SOURCE EXTRACT.
/---

Form of Award Letter to Executive Officers

EX-10.2 3 c26045exv10w2.htm FORM OF AWARD LETTER TO EXECUTIVE OFFICERS exv10w2
 

EXHIBIT 10.2
Form of Award Letter — 2008-2010 Long-Term Incentive Cash Plan Cycle
March 28, 2008
Private and Confidential
{Participant}
Re: Grant of 2008-2010 Cash Long-Term Incentive Award
CNA Financial Corporation (the “Company”) has granted you a long-term incentive cash award (the “Long-Term Incentive Award”) under the CNA Financial Corporation 2000 Incentive Compensation Plan (the “Plan”) for the performance period beginning January 1, 2008 and ending December 31, 2010 (the “Performance Period”). The Long-Term Incentive Award generally provides that you will be eligible for an award opportunity based on the achievement of predetermined levels of the Company’s net operating income (“NOI”). The NOI target goal and a schedule for minimum and maximum performance levels will be set annually for each year within the relevant performance cycles. At the end of each year NOI results will be determined and Long-Term Incentive Award payouts (if any) will be accrued. No interest will be applied to the accruals.
For each year within the performance cycle 1/3 of the target award percentage will be applied to your year-end base salary. Your target award for 2008-2010 Performance Period is                     % (“target bonus”).
For the calendar year 2008, NOI goals and Long-Term Incentive Award attainment will be determined according to the following schedule.
Awards will be determined by interpolating between the minimum and maximum target attainments under the schedule.
At the end of the Performance Period, the Compensation Committee of the Company’s Board of Directors (“Committee”) that administers the Plan will determine the performance level achieved for the period, and the amount, if any, distributable to you for your award under the terms of the Plan.
This letter provides a summary of your Long-Term Incentive Award. This Long-Term Incentive Award is subject to the Long-Term Incentive Award terms (the “Award Terms”) enclosed with this letter. (In the attached Award Terms, you are referred to as the “Participant.”) This Award Letter shall be subject to the Award Terms, and the Award Terms shall be subject to the provisions of the Plan. If discrepancies arise between this Award Letter and the Award Terms, the Award Terms will govern, and if discrepancies arise between the Award Terms and the Plan, the terms of the Plan will govern. Note that the Award Terms impose certain restrictions on your Long-Term Incentive Award, and provide that the Committee has the authority to reduce the amount of the Long-Term Incentive Award otherwise payable to you, or cancel the Long-Term Incentive Award otherwise payable to you entirely, all in its discretion as it determines necessary or appropriate.
Should you have any questions, please call Bakir Vitehskich at extension 3786 or Irma Quintana at extension 7828.
Sincerely,
#####

 


 

Form of Award Terms — 2008-2010 Long-Term Incentive Cash Plan Cycle
Cash Long-Term Incentive Award Terms for Grant Under the
CNA Financial Corporation 2000 Incentive Compensation Plan
On February 6, 2008 (the “Grant Date”), the Compensation Committee of the Board of Directors of CNA Financial Corporation (the “Company”) set net operating income goals for a cash long-term incentive award to the Participant for the 2008-2010 LTI Plan cycle (the “LTI Award”). The LTI Award is subject to the following LTI Award terms (the “Award Terms”):
1)

\---

LISTING.

/---

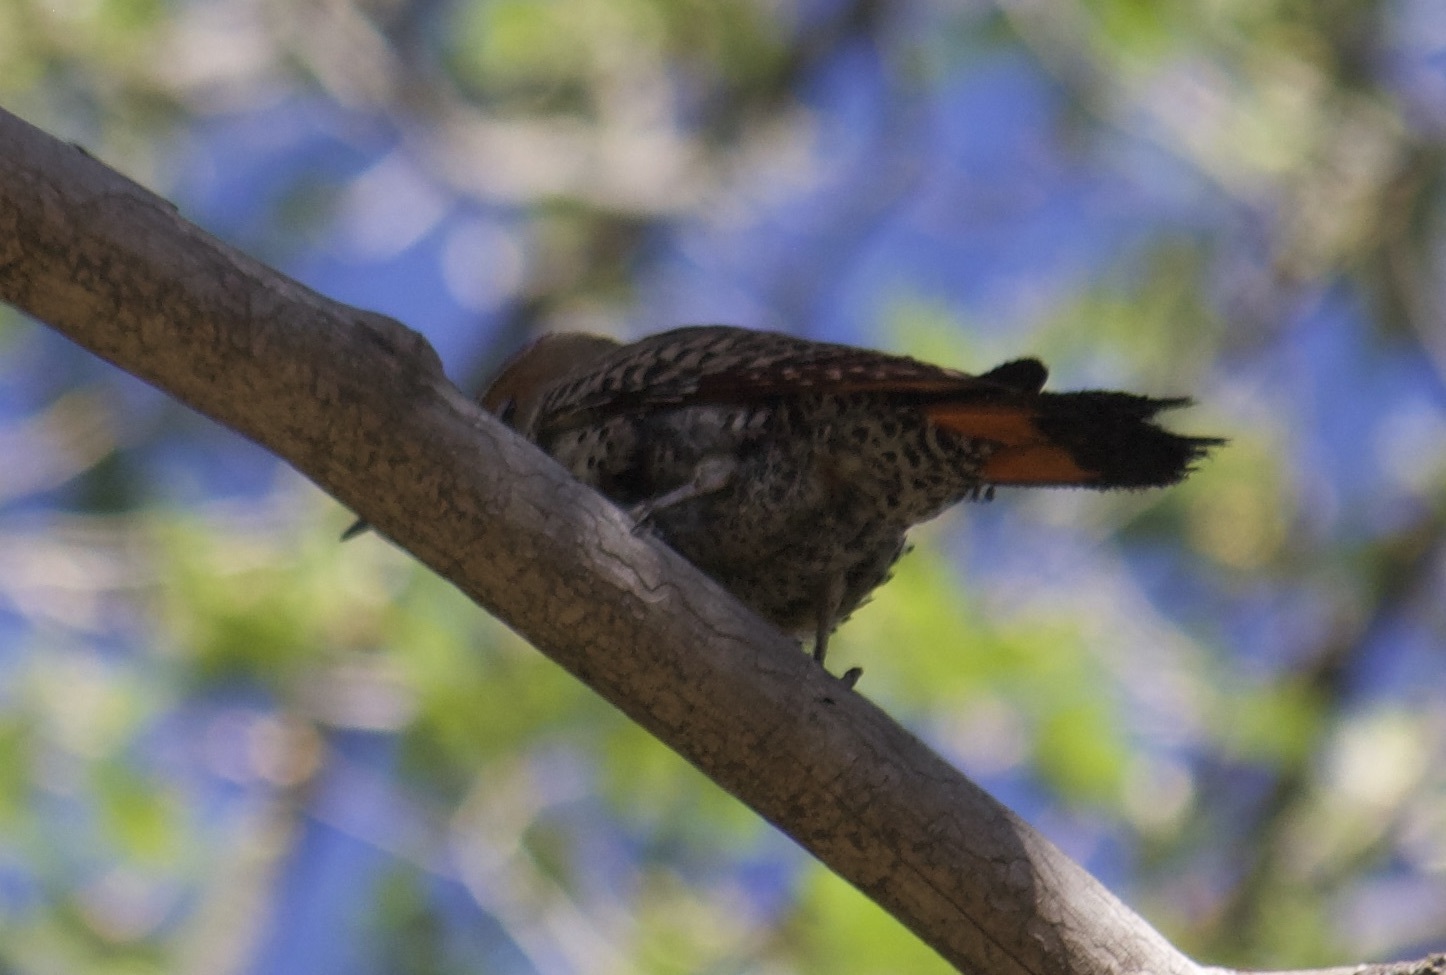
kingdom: Animalia
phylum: Chordata
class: Aves
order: Piciformes
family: Picidae
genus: Colaptes
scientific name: Colaptes auratus
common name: Northern flicker
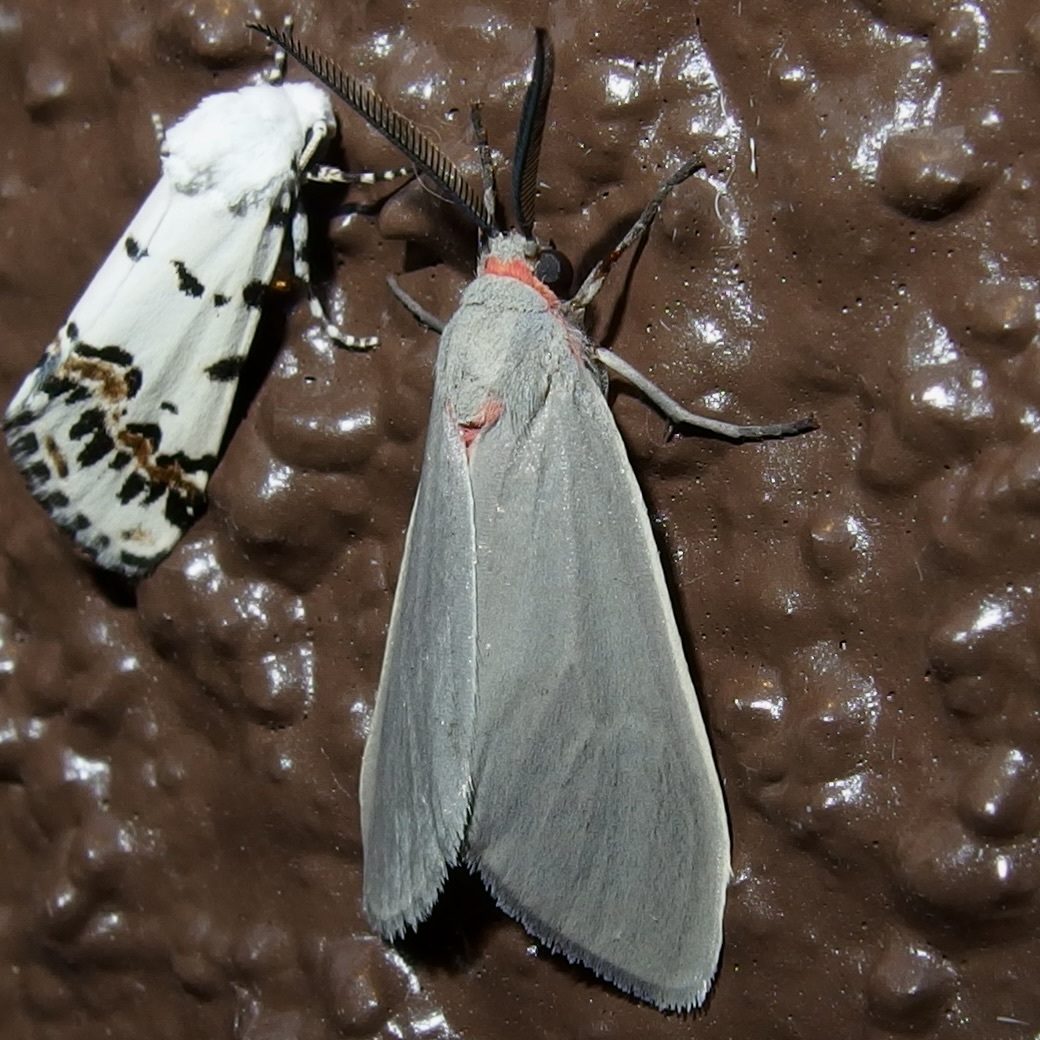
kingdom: Animalia
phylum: Arthropoda
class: Insecta
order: Lepidoptera
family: Erebidae
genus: Pygarctia
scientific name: Pygarctia murina
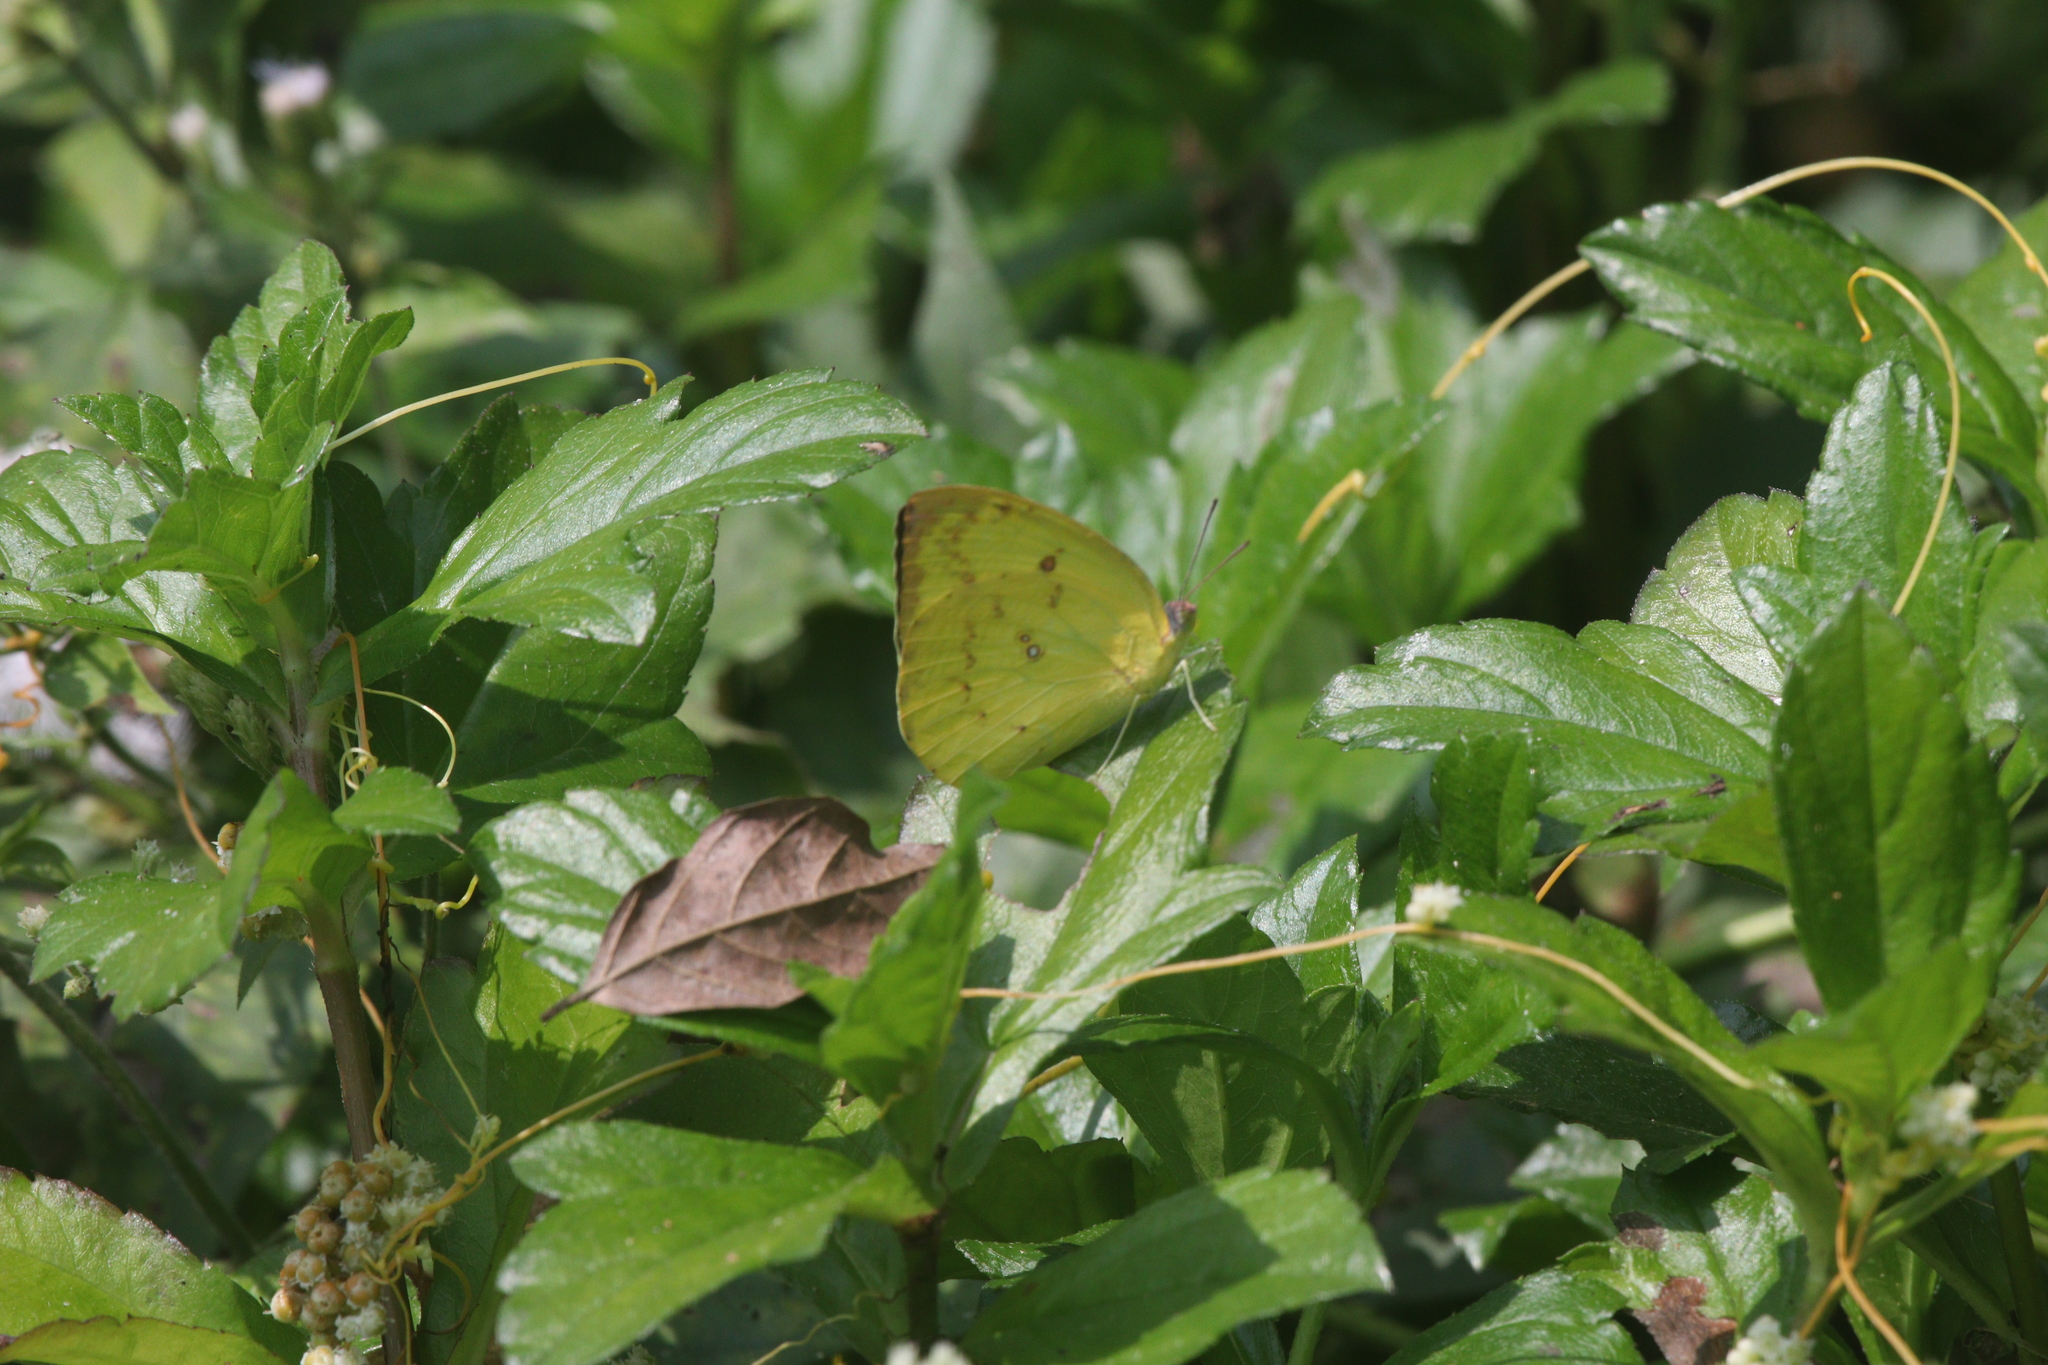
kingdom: Animalia
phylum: Arthropoda
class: Insecta
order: Lepidoptera
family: Pieridae
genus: Catopsilia
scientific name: Catopsilia pomona
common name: Common emigrant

\---

WHAT TO DO.
[a] Reproduce the listing word for word, beginning at its first line and stopping after the line that contains "genus: Pygarctia". Leave out the picture lines.
[b] Go on with the text of the CNA long-term incentive award letter from where it stops.

THE RESPONSES.
[a]
kingdom: Animalia
phylum: Chordata
class: Aves
order: Piciformes
family: Picidae
genus: Colaptes
scientific name: Colaptes auratus
common name: Northern flicker
kingdom: Animalia
phylum: Arthropoda
class: Insecta
order: Lepidoptera
family: Erebidae
genus: Pygarctia

[b]
LTI Award. For purposes of these Award Terms, the “Participant” shall be the eligible person identified in the award letter included with these Award Terms (the “Award Letter”). For purposes of these Award Terms, the amounts of the target LTI Award and the maximum LTI Award are, respectively, the amounts specified in the Award Letter. The LTI Award has been granted under the CNA Financial Corporation 2000 Incentive Compensation Plan (the “Plan”), which is incorporated into and forms a part of these Award Terms. Certain words, terms and phrases used in these Award Terms are defined in the Plan (rather than in these Award Terms or the Award Letter), and, except where the context clearly implies or indicates the contrary and except as otherwise provided in these Award Terms, a word, term, or phrase used or defined in the Plan is used or defined identically in these Award Terms. Other words, terms or phrases used in these Award Terms are defined in paragraph 9 or elsewhere in these Award Terms or the Award Letter.
2)  
Performance Period. The “Performance Period” shall have the meaning set forth in the Award Letter.
3)  
Expiration. If the Participant’s Date of Termination of Affiliation occurs, prior to payment for the Performance Period, then the following shall apply:
  (a)   
Retirement. If the Participant’s Date of Termination of Affiliation occurs before the last day of the Performance Period by reason of the Participant’s Retirement, the Participant shall be eligible for a payment with respect to the LTI Award in accordance with the terms of these Award Terms, as though the Participant remained employed by the Company through the end of the Performance Period, and based on the Company’s actual performance for the period, but subject to a proration based on the number of months of participation for the portion of the Performance Period prior to the Participant’s Date of Termination of Affiliation. Distribution under this paragraph (a) for the Performance Period shall be made at the normally scheduled time for such distribution (determined without regard to the occurrence of the Participant’s Date of Termination of Affiliation).
 
  (b)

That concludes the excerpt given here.